Monday, August 13, 2001
Appeals Court Rejects Indictments Charging Minors in Adult Court
By ROBERT GREENE, Staff Writer
Juveniles charged with murder and other serious crimes may not be charged by indictment, but only by information following a preliminary hearing, this district’s court of appeal ruled yesterday.
Proposition 21 threw open the door to prosecutions of more juveniles age 14 and over under the adult justice system, but did not allow the initial charging decision to be made by a grand jury, Justice Robert Mallano wrote for Div. One.
The ruling invalidates the murder indictments of three Glendale teenagers of Armenian descent accused of killing a Latino Glendale High School youth a year ago in an ethnic gang confrontation. Authorities say the slain youth was not a gang member, but died when he tried to break up a fight.
Drafters of the controversial ballot measure specified that minors accused of certain crimes be “prosecuted under the general law in a court of criminal jurisdiction” and required as well that the accusatory pleading be filed by the “prosecuting officer.”
The language was widely seen by proponents and critics during the campaign for the March 2000 initiative as providing new authority for prosecutors, rather than judges, to make the decision of whether to select juvenile or general criminal court. But Mallano said the choice of the words “prosecuting officer” also indicated that the grand jury could not initiate the process.
“An indictment is an ‘accusatory pleading…’, but it is the foreperson of the grand jury, not the district attorney, who presents it to be filed,” Mallano said. “Nor is there any precedent for designating the foreperson of the grand jury a ‘prosecuting officer.’”
The ruling serves to put judges back into the equation, although it does not restore their prior absolute power to determine when a youth could be tried in adult court, subject to the full impact of adult penalties, or in juvenile court, with penalties that lapse once the most serious offenders reach their mid-20s.
The state Supreme Court is currently reviewing a Fourth District Court of Appeal decision from February that struck down the key provision of Proposition 21. The appeals court said it was an unconstitutional breach of separation-of-powers principles to give prosecutors the inherently judicial power to decide whether youths should be sent to juvenile court or tried in adult criminal courts. The court said choice of the court was less a prosecutorial charging decision and more a judicial choice of sentencing scheme.
Just two weeks after the Fourth District decision, this district’s Court of Appeal agreed to hear arguments that defendants Rafael Gevorgyan and Anait Msryan were improperly charged in grand jury indictments.

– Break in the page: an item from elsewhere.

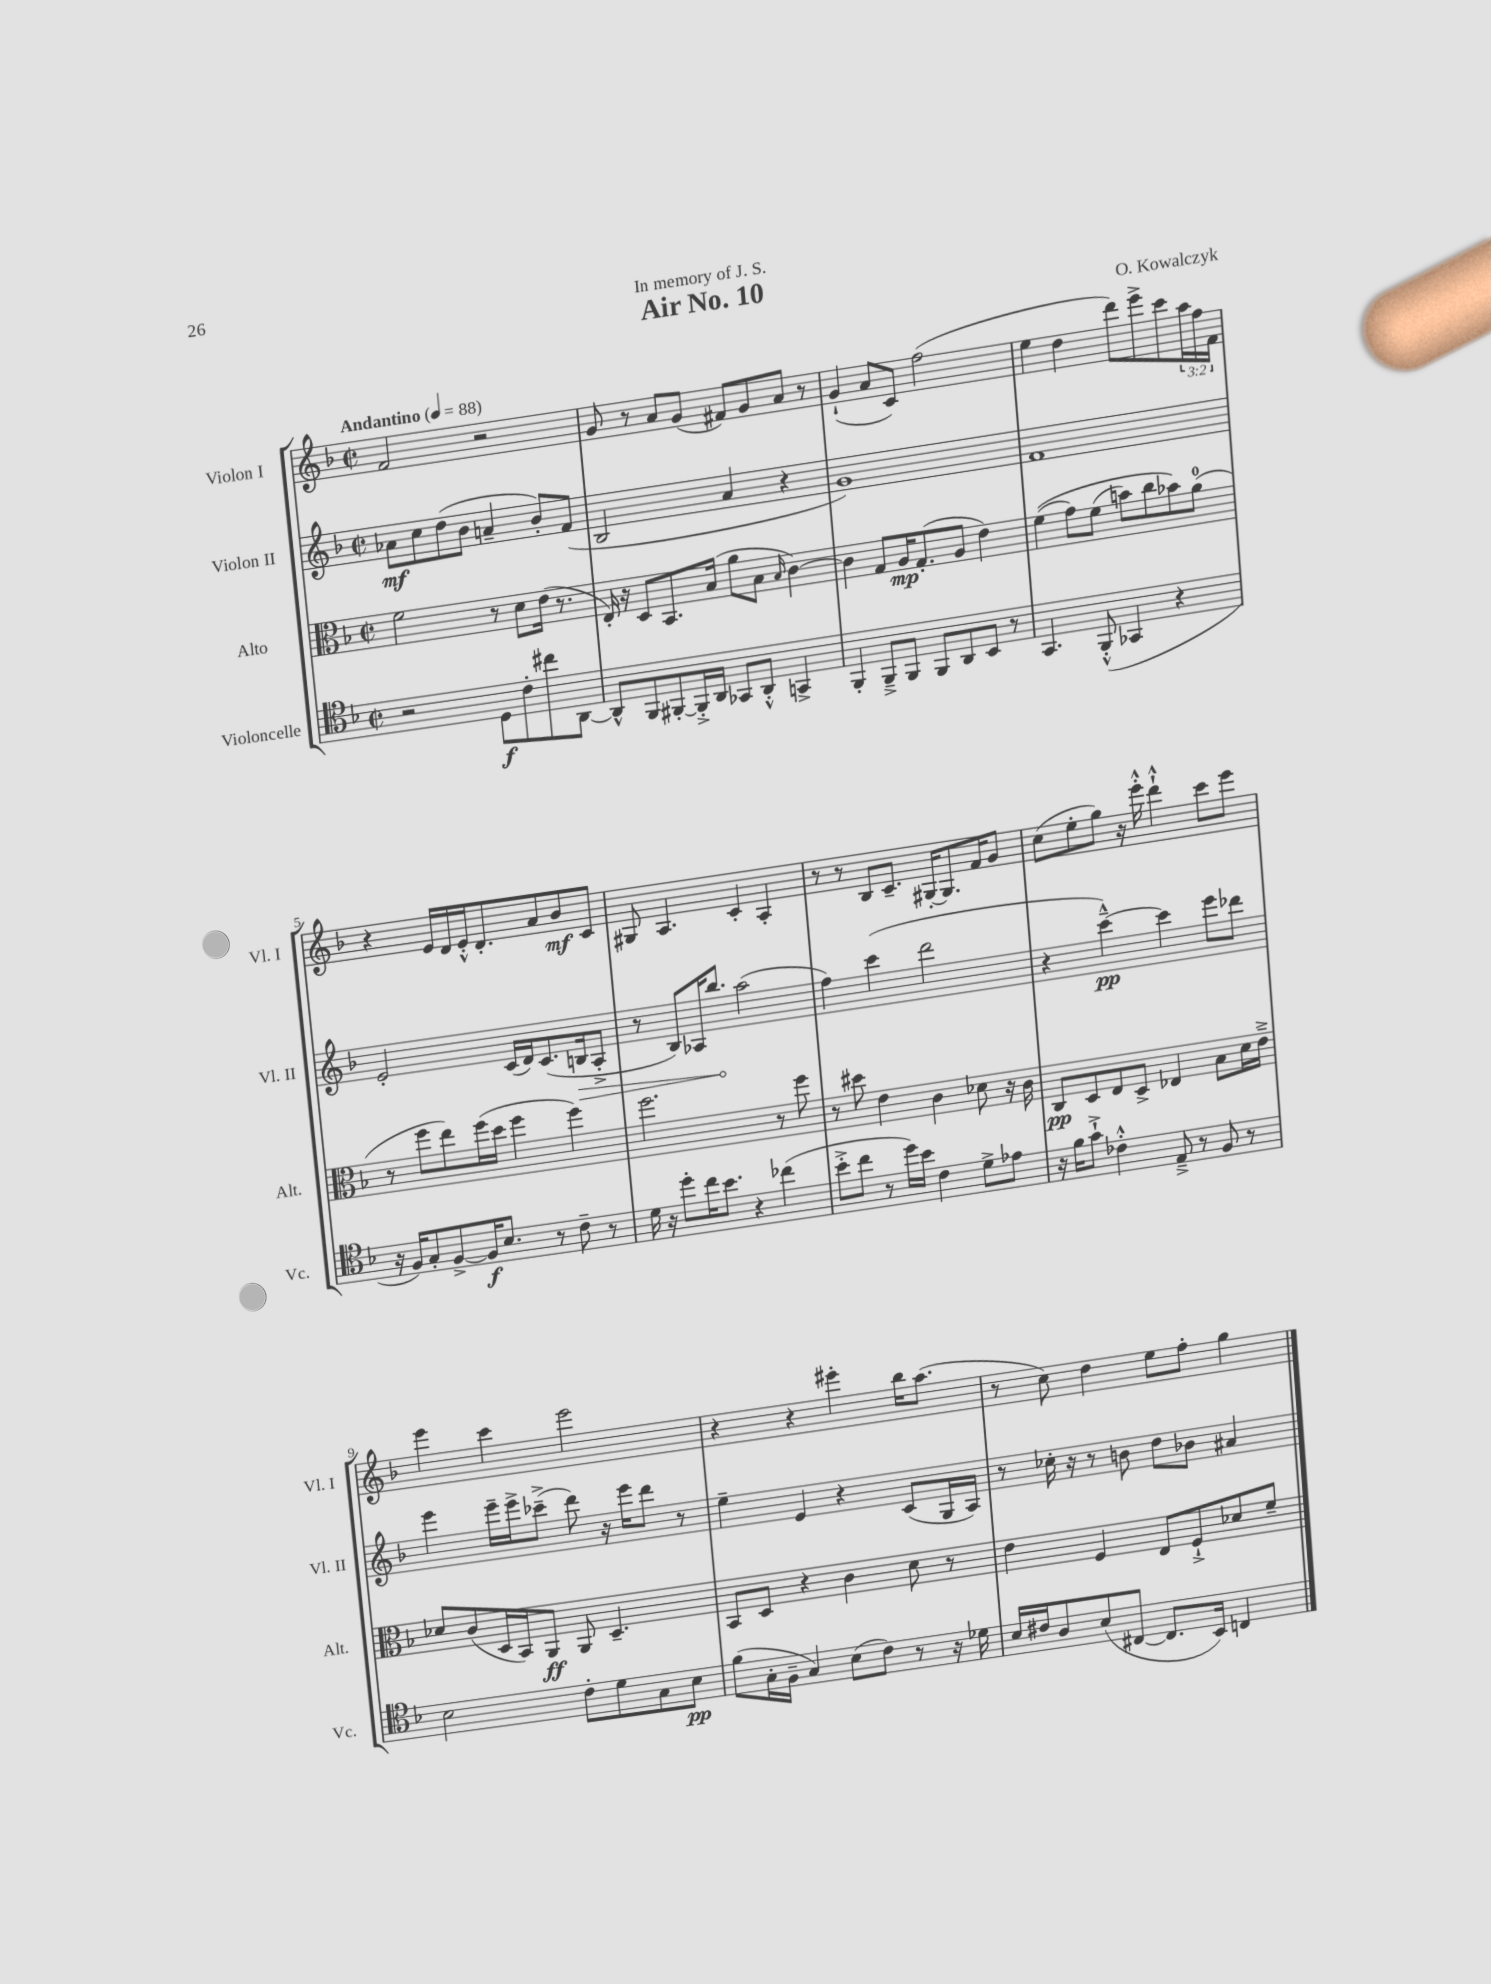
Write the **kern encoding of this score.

The indictment was not affected as to co-defendant Karen Terteryan, who was accused of personally committing the offense.
Prosecutors initially charged all three with first-degree murder but dropped their charges after obtaining the indictments. Superior Court Judge Larry Fidler ruled that minors could not be indicted.
Preliminary hearings are conducted in open court, with the counsel present for the defendant, and proceed under the watchful eye of a Superior Court judge. Grand juries, although traditionally perceived as acting only at the behest of the prosecutor assigned to “assist,” are officially independent bodies and conduct their investigations behind closed doors, without defense counsel present and without a judicial officer.
Mallano did not focus on the role of the judge in presiding over the charging decision, but instead emphasized the wording of Penal Code Sec. 602(b), requiring that certain minors be “prosecuted under the general law in a court of criminal jurisdiction,” and Sec. 707, which states that for minors not charged under Sec. 602 “the district attorney or other appropriate prosecuting officer may file an accusatory pleading.”
Under Sec. 602(b), which affected Terteryan, mandatory direct filing applies only when the prosecutor alleges that the suspect personally committed the offense, Mallano said. Despite the close relationship between the prosecutor and the grand jury, he stressed, the grand jury’s indictment is not the prosecutor’s allegation.
Sec. 707, affecting the other two defendants, specifically references the district attorney or other prosecuting officer—again, Mallano said, leaving out the grand jury.
The justice rejected prosecutors assertion that the 1991 case of People v. Aguirre establishes that juveniles may be indicted. Aguirre stands only for the proposition that the statute of limitations for an accused juvenile runs from the time of the indictment, he said.
The case is People v. Superior Court, Gevorgyan, RPI, B147799.